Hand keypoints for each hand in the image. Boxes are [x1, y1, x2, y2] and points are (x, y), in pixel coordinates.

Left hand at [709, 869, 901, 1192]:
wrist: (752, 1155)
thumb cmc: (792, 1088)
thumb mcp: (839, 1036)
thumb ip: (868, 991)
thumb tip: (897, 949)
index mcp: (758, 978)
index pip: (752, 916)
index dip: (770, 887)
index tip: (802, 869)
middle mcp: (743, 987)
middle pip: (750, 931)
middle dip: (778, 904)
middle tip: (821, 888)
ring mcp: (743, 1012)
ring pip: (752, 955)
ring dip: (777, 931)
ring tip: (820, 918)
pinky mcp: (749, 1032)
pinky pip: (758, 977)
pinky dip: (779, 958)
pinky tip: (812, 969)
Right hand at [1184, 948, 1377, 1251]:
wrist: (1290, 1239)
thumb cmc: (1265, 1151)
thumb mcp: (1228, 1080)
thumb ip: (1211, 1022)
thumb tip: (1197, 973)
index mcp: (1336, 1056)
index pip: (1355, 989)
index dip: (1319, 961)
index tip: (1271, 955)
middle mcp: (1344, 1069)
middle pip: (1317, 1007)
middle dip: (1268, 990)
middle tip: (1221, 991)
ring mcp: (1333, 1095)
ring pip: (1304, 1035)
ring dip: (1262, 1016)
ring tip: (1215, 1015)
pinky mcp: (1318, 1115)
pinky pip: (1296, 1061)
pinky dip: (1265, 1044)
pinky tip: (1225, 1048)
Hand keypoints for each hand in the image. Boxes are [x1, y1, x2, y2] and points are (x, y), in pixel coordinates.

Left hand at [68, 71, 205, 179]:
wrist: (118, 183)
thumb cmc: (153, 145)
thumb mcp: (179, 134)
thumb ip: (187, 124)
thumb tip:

......

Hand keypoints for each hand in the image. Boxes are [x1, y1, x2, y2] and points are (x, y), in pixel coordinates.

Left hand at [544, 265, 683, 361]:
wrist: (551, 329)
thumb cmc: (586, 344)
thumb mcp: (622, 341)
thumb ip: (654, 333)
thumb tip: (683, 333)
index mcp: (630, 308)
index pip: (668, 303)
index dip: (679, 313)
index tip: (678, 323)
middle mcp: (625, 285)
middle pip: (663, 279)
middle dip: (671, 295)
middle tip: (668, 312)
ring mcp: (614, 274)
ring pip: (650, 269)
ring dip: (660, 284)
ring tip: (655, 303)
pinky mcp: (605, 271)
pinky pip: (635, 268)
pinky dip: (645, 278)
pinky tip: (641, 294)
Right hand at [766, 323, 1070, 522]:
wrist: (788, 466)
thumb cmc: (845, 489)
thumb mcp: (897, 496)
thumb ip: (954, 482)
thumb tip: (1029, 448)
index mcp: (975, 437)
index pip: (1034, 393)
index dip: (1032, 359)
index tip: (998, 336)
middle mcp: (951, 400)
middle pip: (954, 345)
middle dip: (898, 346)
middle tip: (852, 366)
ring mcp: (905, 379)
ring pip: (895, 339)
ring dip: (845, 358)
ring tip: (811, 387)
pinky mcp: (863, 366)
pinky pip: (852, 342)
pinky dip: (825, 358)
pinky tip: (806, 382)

......

## What needs to be done
Please give an exact copy of the entries above, from the line with "ring pip: (650, 269)" down to the line with "pinky tip: (806, 382)", inclusive, and nothing else.

## Task result
ring pip: (650, 269)
ring dip: (660, 284)
ring tip: (655, 303)
pinky mcp: (605, 271)
pinky pip: (635, 268)
pinky dip: (645, 278)
pinky tip: (641, 294)
Right hand at [766, 323, 1070, 522]:
wrist: (788, 466)
thumb cmc: (845, 489)
thumb mcp: (897, 496)
thumb ip: (954, 482)
thumb tip: (1029, 448)
index mcp: (975, 437)
index pip: (1034, 393)
index dip: (1032, 359)
index tip: (998, 336)
middle mcp: (951, 400)
middle pip: (954, 345)
middle dip: (898, 346)
middle tip: (852, 366)
ring mcp: (905, 379)
ring pip: (895, 339)
ring dip: (845, 358)
ring tip: (811, 387)
pinky mcp: (863, 366)
pinky pip: (852, 342)
pinky dip: (825, 358)
pinky tip: (806, 382)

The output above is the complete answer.